The school earned charter status in June, and the curriculum is now based on the theory of multiple intelligences, which the kids call “smarts.” The theory, developed by researcher Howard Gardner, suggests there are eight different ways a person can learn.

Teachers give them kid-friendly names such as “picture smart” or “nature smart.” In many cases, the school uses students’ strengths to improve their weaknesses.

“Their strengths are being nurtured,” second-grade teacher Leah Hulsey said.

Hulsey said her students may produce a number of different projects for one lesson, such as writing a poem or creating a poster if they are “art smart.” Music smart students might sing a rap song for multiplication tables, she said.

In addition to regular math and reading classes, kids have two periods each day for activities that focus on their learning style.

During sewing class Monday, students employed visual and kinesthetic learning to create cloth pouches, which some will use for Halloween bags.

Fourth-grader Jess Chapman was busily crocheting a camouflage-style scarf.

“I’m making it for hunting,” he said.

Students can also enroll in courses for musical theater, Vietnamese, golf, culinary arts and horticulture, among others.

Music teacher Michelle Truelove said students and parents are able to choose their own specialty classes, which is rare at the elementary school-level.

The teachers created and designed the special courses based on their own interests, skills and access to equipment, Dinnan added. The classes run for 12 weeks.

“We have a class for soccer, and our teacher was a well-known soccer play in the area,” Dinnan said. “Our occupational therapist is a stable owner and teaches the equestrian class.”

Another specialty course at the school is community services, Dinnan said, where students develop their interpersonal and math skills.
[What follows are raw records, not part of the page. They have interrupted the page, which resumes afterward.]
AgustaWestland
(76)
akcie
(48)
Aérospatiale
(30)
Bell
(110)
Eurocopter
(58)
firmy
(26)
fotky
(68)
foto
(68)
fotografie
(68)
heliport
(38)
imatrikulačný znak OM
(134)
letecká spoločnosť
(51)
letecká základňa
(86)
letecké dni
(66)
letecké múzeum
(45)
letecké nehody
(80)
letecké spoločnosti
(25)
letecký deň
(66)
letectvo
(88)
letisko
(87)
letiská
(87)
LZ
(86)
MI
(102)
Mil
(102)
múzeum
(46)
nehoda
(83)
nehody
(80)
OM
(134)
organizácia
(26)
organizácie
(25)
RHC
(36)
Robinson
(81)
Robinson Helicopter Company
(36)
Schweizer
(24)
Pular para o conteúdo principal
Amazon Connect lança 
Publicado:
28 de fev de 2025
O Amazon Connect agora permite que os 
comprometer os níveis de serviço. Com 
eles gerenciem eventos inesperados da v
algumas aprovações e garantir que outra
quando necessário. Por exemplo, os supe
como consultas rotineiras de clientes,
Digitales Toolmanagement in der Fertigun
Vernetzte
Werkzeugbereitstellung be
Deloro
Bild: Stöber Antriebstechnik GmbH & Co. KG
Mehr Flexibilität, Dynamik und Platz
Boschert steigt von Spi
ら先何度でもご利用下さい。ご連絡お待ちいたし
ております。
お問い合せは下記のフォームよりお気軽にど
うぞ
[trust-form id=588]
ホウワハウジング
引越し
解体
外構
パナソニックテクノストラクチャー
Students can be seen collecting mail for the school post office, as others purchase snacks from the student store.

There is also a student bank, run by the gifted class, where kids can make real money deposits.

“The kids have a savings account at United Community Bank, which they can withdraw in fifth grade or as adults,” Dinnan said.
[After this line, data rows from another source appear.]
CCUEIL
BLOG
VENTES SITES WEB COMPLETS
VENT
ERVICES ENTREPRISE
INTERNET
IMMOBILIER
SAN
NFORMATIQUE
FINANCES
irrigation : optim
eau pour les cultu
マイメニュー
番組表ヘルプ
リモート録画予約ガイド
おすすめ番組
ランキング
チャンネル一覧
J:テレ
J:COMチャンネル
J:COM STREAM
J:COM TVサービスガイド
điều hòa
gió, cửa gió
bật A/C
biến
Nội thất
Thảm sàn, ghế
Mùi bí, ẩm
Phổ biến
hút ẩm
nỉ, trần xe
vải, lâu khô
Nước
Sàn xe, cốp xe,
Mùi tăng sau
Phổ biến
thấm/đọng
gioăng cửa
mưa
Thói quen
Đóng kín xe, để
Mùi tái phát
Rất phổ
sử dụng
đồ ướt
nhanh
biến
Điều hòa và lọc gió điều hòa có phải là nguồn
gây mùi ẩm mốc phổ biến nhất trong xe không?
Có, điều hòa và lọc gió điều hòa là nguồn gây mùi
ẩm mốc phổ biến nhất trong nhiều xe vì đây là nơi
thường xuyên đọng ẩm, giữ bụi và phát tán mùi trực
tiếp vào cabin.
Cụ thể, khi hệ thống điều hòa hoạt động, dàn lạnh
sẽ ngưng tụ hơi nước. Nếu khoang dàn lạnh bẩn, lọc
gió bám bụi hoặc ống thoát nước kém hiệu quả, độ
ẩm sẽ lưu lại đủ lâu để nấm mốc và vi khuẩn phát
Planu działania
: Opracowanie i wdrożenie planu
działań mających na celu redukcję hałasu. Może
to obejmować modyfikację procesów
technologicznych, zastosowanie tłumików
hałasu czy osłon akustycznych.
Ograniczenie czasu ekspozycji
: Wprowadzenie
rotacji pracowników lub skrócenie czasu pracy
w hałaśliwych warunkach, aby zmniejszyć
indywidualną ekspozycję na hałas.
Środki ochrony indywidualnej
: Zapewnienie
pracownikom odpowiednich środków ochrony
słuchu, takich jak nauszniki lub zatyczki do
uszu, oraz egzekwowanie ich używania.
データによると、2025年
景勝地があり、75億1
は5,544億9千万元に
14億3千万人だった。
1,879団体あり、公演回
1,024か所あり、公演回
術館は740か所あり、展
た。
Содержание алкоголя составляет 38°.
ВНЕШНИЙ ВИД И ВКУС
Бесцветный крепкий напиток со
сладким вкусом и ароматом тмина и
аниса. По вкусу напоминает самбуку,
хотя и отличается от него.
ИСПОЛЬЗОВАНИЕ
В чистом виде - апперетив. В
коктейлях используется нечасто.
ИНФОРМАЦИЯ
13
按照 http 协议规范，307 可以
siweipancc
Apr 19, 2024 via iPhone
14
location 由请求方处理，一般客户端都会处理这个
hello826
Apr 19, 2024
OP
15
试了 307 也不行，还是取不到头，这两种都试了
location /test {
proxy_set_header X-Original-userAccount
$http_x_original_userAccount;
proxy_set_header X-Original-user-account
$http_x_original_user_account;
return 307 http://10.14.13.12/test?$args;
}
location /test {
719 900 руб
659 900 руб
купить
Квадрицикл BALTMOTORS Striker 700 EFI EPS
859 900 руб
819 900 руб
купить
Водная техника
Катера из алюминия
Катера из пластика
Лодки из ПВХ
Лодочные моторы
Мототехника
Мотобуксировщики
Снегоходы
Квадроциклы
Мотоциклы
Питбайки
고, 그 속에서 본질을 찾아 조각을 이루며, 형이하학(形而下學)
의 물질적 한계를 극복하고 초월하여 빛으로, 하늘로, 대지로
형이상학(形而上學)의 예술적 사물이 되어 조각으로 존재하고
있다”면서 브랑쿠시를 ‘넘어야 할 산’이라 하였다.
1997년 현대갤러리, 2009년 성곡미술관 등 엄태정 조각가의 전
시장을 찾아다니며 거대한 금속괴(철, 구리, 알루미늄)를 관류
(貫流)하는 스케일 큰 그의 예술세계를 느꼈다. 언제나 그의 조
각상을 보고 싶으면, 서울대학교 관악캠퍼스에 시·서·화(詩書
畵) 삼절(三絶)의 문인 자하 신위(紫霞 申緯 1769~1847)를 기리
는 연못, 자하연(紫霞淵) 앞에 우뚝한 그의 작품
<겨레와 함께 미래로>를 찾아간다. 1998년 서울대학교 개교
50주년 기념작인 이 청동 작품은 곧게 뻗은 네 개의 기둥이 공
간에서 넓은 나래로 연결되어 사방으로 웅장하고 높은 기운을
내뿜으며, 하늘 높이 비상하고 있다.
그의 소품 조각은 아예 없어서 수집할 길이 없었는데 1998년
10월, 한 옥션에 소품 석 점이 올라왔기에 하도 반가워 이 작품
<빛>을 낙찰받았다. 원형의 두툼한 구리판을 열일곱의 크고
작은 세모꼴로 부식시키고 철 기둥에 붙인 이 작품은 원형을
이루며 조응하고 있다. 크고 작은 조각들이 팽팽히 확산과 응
The concept for a multiple intelligences academy at Wauka originated two years ago, Dinnan said, when staff began to travel the country and research different programs.

Creating an entirely new program allowed staff and parents to ask themselves, “If we were in charge of the world, what would school look like?” Dinnan said.
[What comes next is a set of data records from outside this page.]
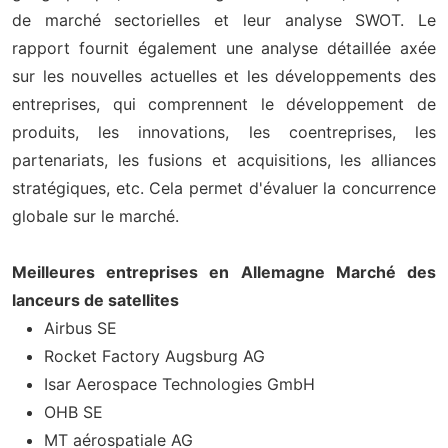
de marché sectorielles et leur analyse SWOT. Le
rapport fournit également une analyse détaillée axée
sur les nouvelles actuelles et les développements des
entreprises, qui comprennent le développement de
produits, les innovations, les coentreprises, les
partenariats, les fusions et acquisitions, les alliances
stratégiques, etc. Cela permet d'évaluer la concurrence
globale sur le marché.
Meilleures entreprises en Allemagne Marché des
lanceurs de satellites
Airbus SE
Rocket Factory Augsburg AG
Isar Aerospace Technologies GmbH
OHB SE
MT aérospatiale AG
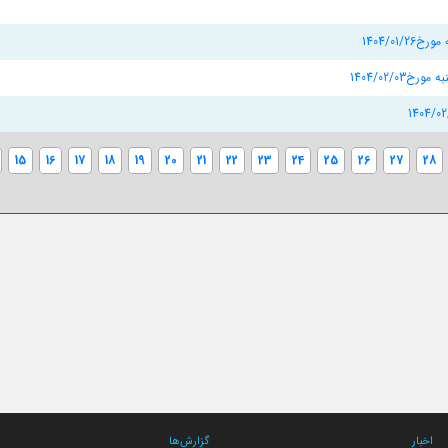
15
16
17
18
19
20
21
22
23
24
25
26
27
28
اخبار
گزارش‌ها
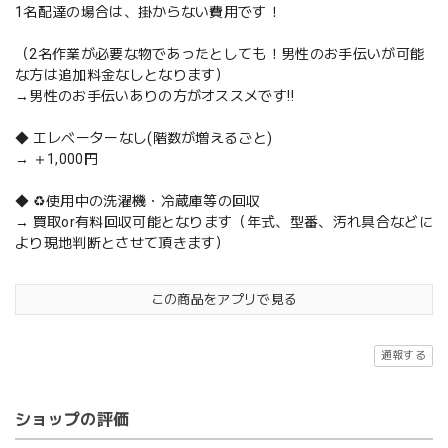
1名配達の場合は、掛からない費用です！
（2名作業が必要な物であったとしても！男性のお手伝いが可能
な方は追加料金なしとなります）
→男性のお手伝いありの方がオススメです‼️
◆ エレベーターなし(階数が増えるごと)
→ ＋1,000円
◆ ♻️使用中の洗濯機・冷蔵庫等の回収
→ 買取or有料回収可能となります（年式、型番、汚れ具合などに
より現地判断とさせて頂きます）
この商品をアプリで見る
通報する
ショップの評価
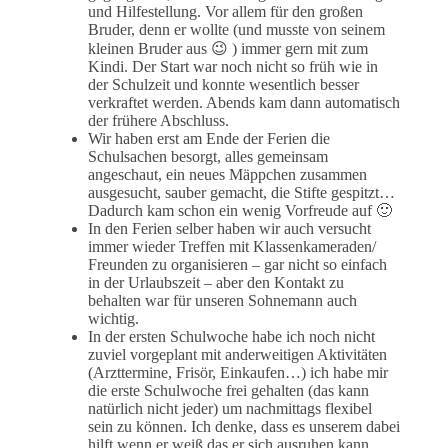
und Hilfestellung. Vor allem für den großen
Bruder, denn er wollte (und musste von seinem
kleinen Bruder aus 😉 ) immer gern mit zum
Kindi. Der Start war noch nicht so früh wie in
der Schulzeit und konnte wesentlich besser
verkraftet werden. Abends kam dann automatisch
der frühere Abschluss.
Wir haben erst am Ende der Ferien die
Schulsachen besorgt, alles gemeinsam
angeschaut, ein neues Mäppchen zusammen
ausgesucht, sauber gemacht, die Stifte gespitzt…
Dadurch kam schon ein wenig Vorfreude auf 🙂
In den Ferien selber haben wir auch versucht
immer wieder Treffen mit Klassenkameraden/
Freunden zu organisieren – gar nicht so einfach
in der Urlaubszeit – aber den Kontakt zu
behalten war für unseren Sohnemann auch
wichtig.
In der ersten Schulwoche habe ich noch nicht
zuviel vorgeplant mit anderweitigen Aktivitäten
(Arzttermine, Frisör, Einkaufen…) ich habe mir
die erste Schulwoche frei gehalten (das kann
natürlich nicht jeder) um nachmittags flexibel
sein zu können. Ich denke, dass es unserem dabei
hilft wenn er weiß das er sich ausruhen kann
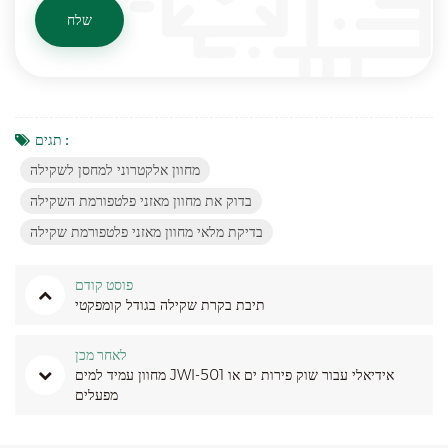
תגים :
מחוון אלקטרוני למחסן לשקילה
בדוק את מחוון מאזני פלטפורמת השקילה
בדיקת מלאי מחוון מאזני פלטפורמת שקילה
פוסט קודם
תיבת בקרת שקילה בגודל קומפקטי
לאחר מכן
מחוון עמיד למים JWI-501 אידיאלי עבור שוק פירות ים או
מפעלים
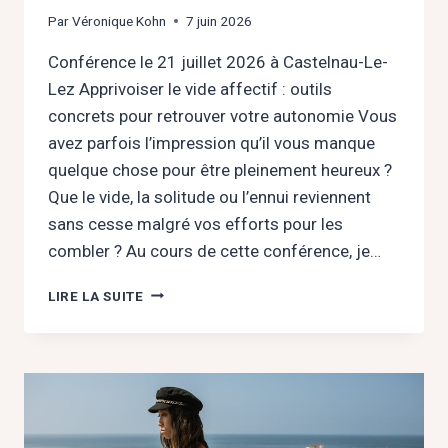
Par
Véronique Kohn
7 juin 2026
Conférence le 21 juillet 2026 à Castelnau-Le-
Lez Apprivoiser le vide affectif : outils
concrets pour retrouver votre autonomie Vous
avez parfois l’impression qu’il vous manque
quelque chose pour être pleinement heureux ?
Que le vide, la solitude ou l’ennui reviennent
sans cesse malgré vos efforts pour les
combler ? Au cours de cette conférence, je…
APPRIVOISER
LIRE LA SUITE
LE
VIDE
AFFECTIF
:
OUTILS
CONCRETS
POUR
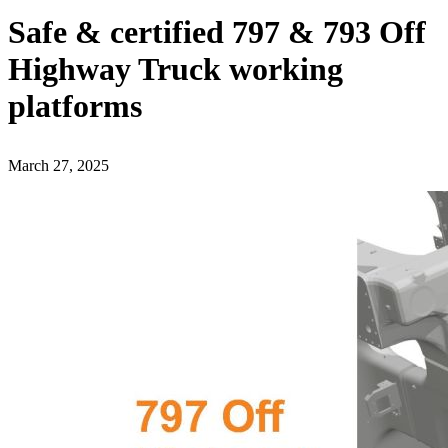
Safe & certified 797 & 793 Off
Highway Truck working
platforms
March 27, 2025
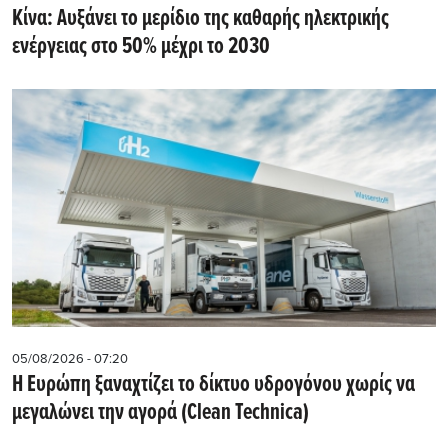
Κίνα: Αυξάνει το μερίδιο της καθαρής ηλεκτρικής
ενέργειας στο 50% μέχρι το 2030
05/08/2026 - 07:20
Η Ευρώπη ξαναχτίζει το δίκτυο υδρογόνου χωρίς να
μεγαλώνει την αγορά (Clean Technica)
The multiple intelligences theory was in line with the vision educators had for the school, she said.

“There are opportunities during the school day that they don’t have in other public schools.”

Dinnan said the lessons also don’t end after the final bell rings. After the school day, Wauka Mountain offers classes in martial arts, dance and guitar for a fee.

“As a parent, I ran myself ragged trying to get my kids to different lessons after school,” Dinnan said. “This provides a service to parents.”

Wauka Mountain received charter status in June and applied for a $200,000 charter implementation grant to expand its programs.

Dinnan said she believes the new curriculum has directly improved attendance and lowered tardiness.

“The by-product we’re seeing is an unbelievable excitement for school,” she said.

It’s also boosting children’s self-esteem, Wauka Mountain parent Ken Stanley said of his own kids.

“Some children don’t excel in a traditional school and they have that opportunity here,” he said. “It’s a confidence builder.”